There are suspicions that republicans were responsible for the murder
of a man from the north inner city who gardai believe was a minor drug
dealer. Mr Gerard Moran (35) had previously been involved in fights
with anti-drug campaigners.

Mr Moran was shot in the thigh with a shotgun when he was delivering
Chinese food in Drumcondra last November. His killer may have intended
only to seriously injure him by shooting him in the leg, but the blast
severed a main artery and he died from blood loss and shock.

Gardai also believe IRA members were behind other shootings and
widespread intimidation of suspected drug dealers in Dublin's inner
city last year.

Republican gunmen are thought to have carried out two attacks in the
Crumlin area, when gunshots were fired through the front doors and
windows of two houses within a short period at Downpatrick Road and
Sundrive Road on one evening last July. No one was injured.

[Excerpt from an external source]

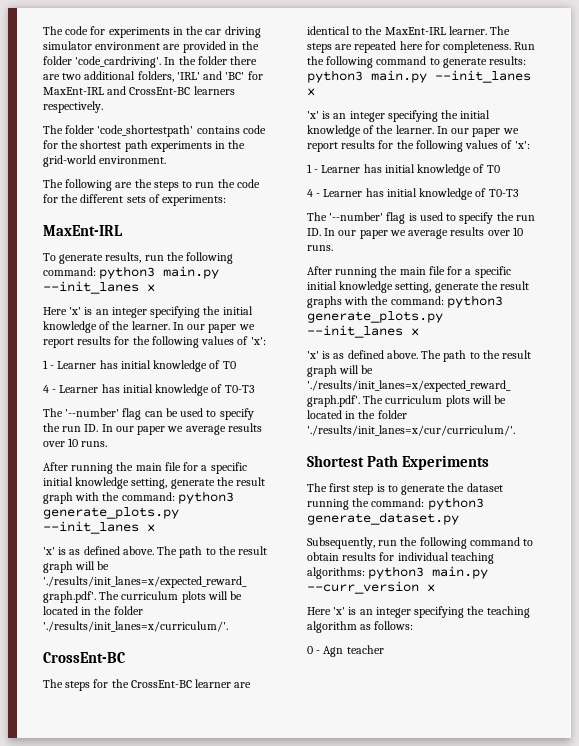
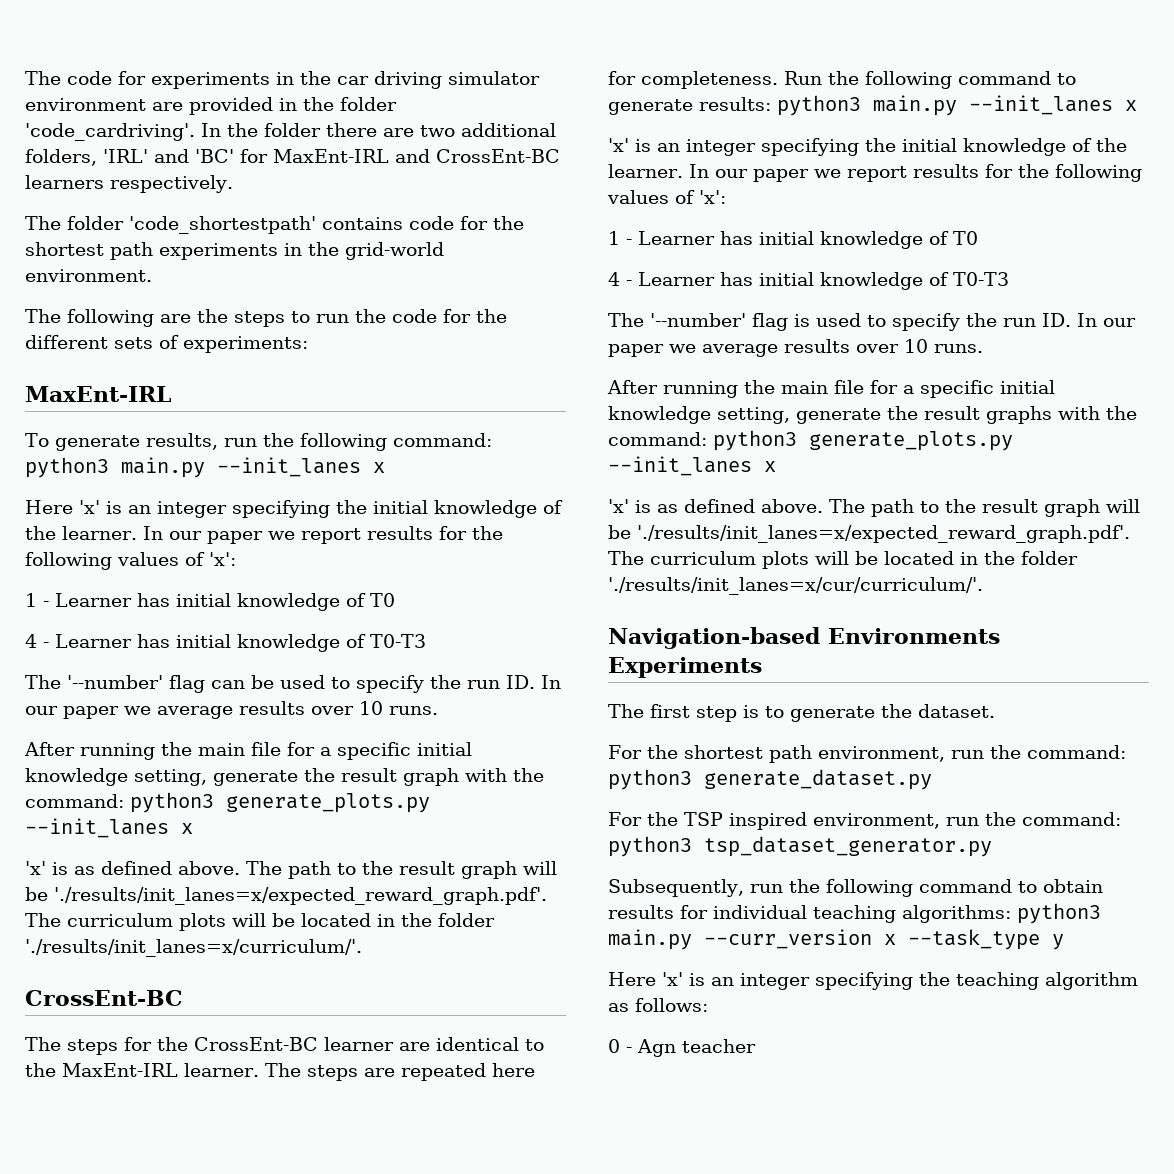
[307,455,399,467] Shortest Path -> [608,627,1000,649] Navigation-based Environments
[466,483,503,492] [307,497,484,510] [307,512,459,525] dataset running the command: python3 generate_dataset.py -> [918,704,995,718] [608,745,1126,763] [608,769,932,790] [608,812,1121,830] [608,836,992,857] dataset. // For the shortest path environment, run the command: python3 generate_dataset.py // For the TSP inspired environment, run the command: python3 tsp_dataset_generator.py
(435, 588) none -> [908,929,1064,950] --task_type y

Local Garda sources say there has been considerable involvement in the
"anti-drug" movement in the south inner city in recent years, with
particularly high-profile activity by republicans in the past year.
They say intimidating and attacking suspected drug dealers is part of
a campaign to increase support for the IRA's political wing, Sinn Fein.

A similar campaign of beatings and intimidation took place in Kerry

from late 1997 to early last year. Local Garda sources

said the Kerry anti-drugs activity was coordinated by the local IRA
leader.

The IRA carried out a much more violent campaign against alleged drug
dealers in Northern Ireland. Between the calling of the first IRA
ceasefire in August 1994 and 1998, the IRA killed nine men suspected
of involvement in drugs in Belfast.

The last killing was of Mr Brendan Campbell in Belfast in February
last year. That killing, a day after another IRA murder of a leading
south Belfast loyalist, Mr Robert Dougan, led to Sinn Fein's temporary
expulsion from the talks that led to the Belfast Agreement.

Yesterday's shooting follows the revelation, during the trial of the
men who killed Det Garda Jerry McCabe, that the IRA had intimidated a
witness. The State reduced the charge of murder against four IRA
members to manslaughter after a main witness in the case, Mr Patrick
Harty, a farmer, refused to give evidence.